É aqui que trabalha Otaviano Melo Passos?
-Não
trabalho aqui, não, moça. Sou motorista do dono da empresa. Pergunta ali, na
recepção.
-Certo.
Obrigada.
Rosane e
Dalton se cruzam e trocam olhares. Ele estranha uma mulher tão simples quanto
ela ir à sua empresa, mas irritado, não a abordou ou tentou impedir sua
entrada.
-Já
avisou os seguranças da minha casa?- pergunta ao motorista.
-Sim,
eles estão proibidos de deixar Otaviano entrar lá.
-Vamos
embora- entra no carro.
Já Rosane
fala com o recepcionista.
-É aqui
que trabalha o Otaviano Melo Passos?
-Era até
essa manhã. Ele pediu demissão.
-Como
assim se demitiu? Por quê?
-Parece
que ele teve uma briga com o Dr. Dalton, esse senhor que saiu agora daqui.
-Eu tenho
que ir atrás dele. Eu tenho que falar com ele- corre.
-Moça...
Moça!– tenta acalmá-la.
XXXXX
Otaviano
está com sua TV ligada. Um telejornal anuncia.
-Ainda
não se sabe qual é a posição oficial que a gravadora “TimBRe” vai tomar a
partir do próximo ano.
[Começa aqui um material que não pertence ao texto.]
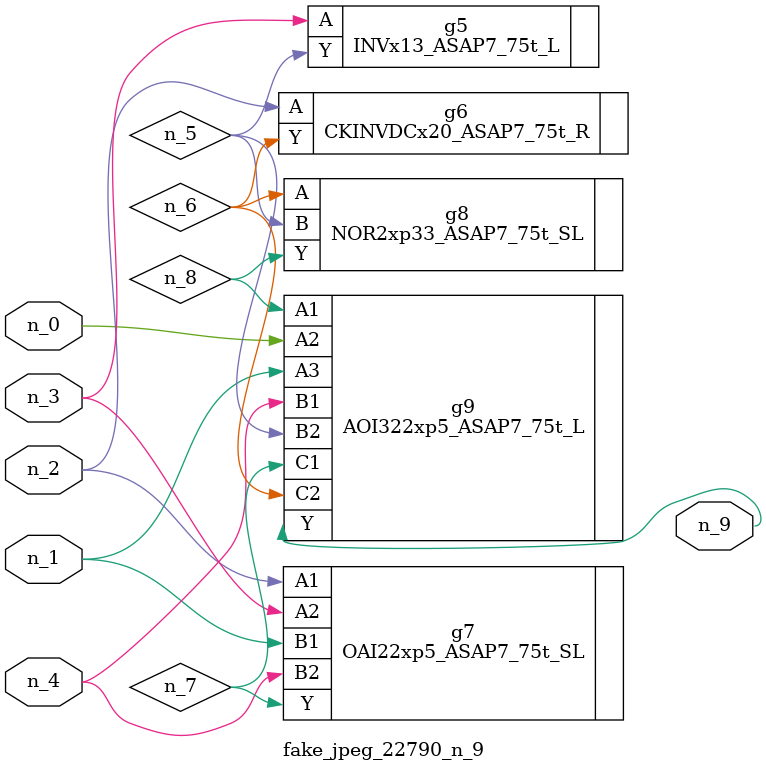
<source format=v>
module fake_jpeg_22790_n_9 (n_3, n_2, n_1, n_0, n_4, n_9);

input n_3;
input n_2;
input n_1;
input n_0;
input n_4;

output n_9;

wire n_8;
wire n_6;
wire n_5;
wire n_7;

INVx13_ASAP7_75t_L g5 ( 
.A(n_3),
.Y(n_5)
);

CKINVDCx20_ASAP7_75t_R g6 ( 
.A(n_2),
.Y(n_6)
);

OAI22xp5_ASAP7_75t_SL g7 ( 
.A1(n_2),
.A2(n_3),
.B1(n_1),
.B2(n_4),
.Y(n_7)
);

NOR2xp33_ASAP7_75t_SL g8 ( 
.A(n_6),
.B(n_5),
.Y(n_8)
);

AOI322xp5_ASAP7_75t_L g9 ( 
.A1(n_8),
.A2(n_0),
.A3(n_1),
.B1(n_4),
.B2(n_5),
.C1(n_7),
.C2(n_6),
.Y(n_9)
);


endmodule
</source>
Estima-se que 60% dos discos produzidos sejam vendidos
em formato compact disc. Mas uma briga interna de acionistas põe risco à saúde
da empresa presidida por Dalton Bittencourt. Acompanhe a reportagem a seguir.
Ana Maria
bate a porta da casa de Otaviano, que não escuta num primeiro momento. Ele
continua bebendo sua cerveja, até que ela o chama.
-Otaviano?
-É a voz
da Ana Maria...
-Otaviano,
você está aí? Tem alguém em casa?
O rapaz
corre para a cozinha, onde coloca o copo de cerveja sobre a mesa. Correr para
atender a porta.
-Ana
Maria? O que você veio fazer aqui?- finge surpresa.
-Se você
estiver disposto, eu estou aqui pra resolver a situação de uma vez por todas.
-Tem razão.
Precisamos resolver... A nossa situação.
A moça fica
nervosa com as palavras do rapaz, mas não tira os olhos dele.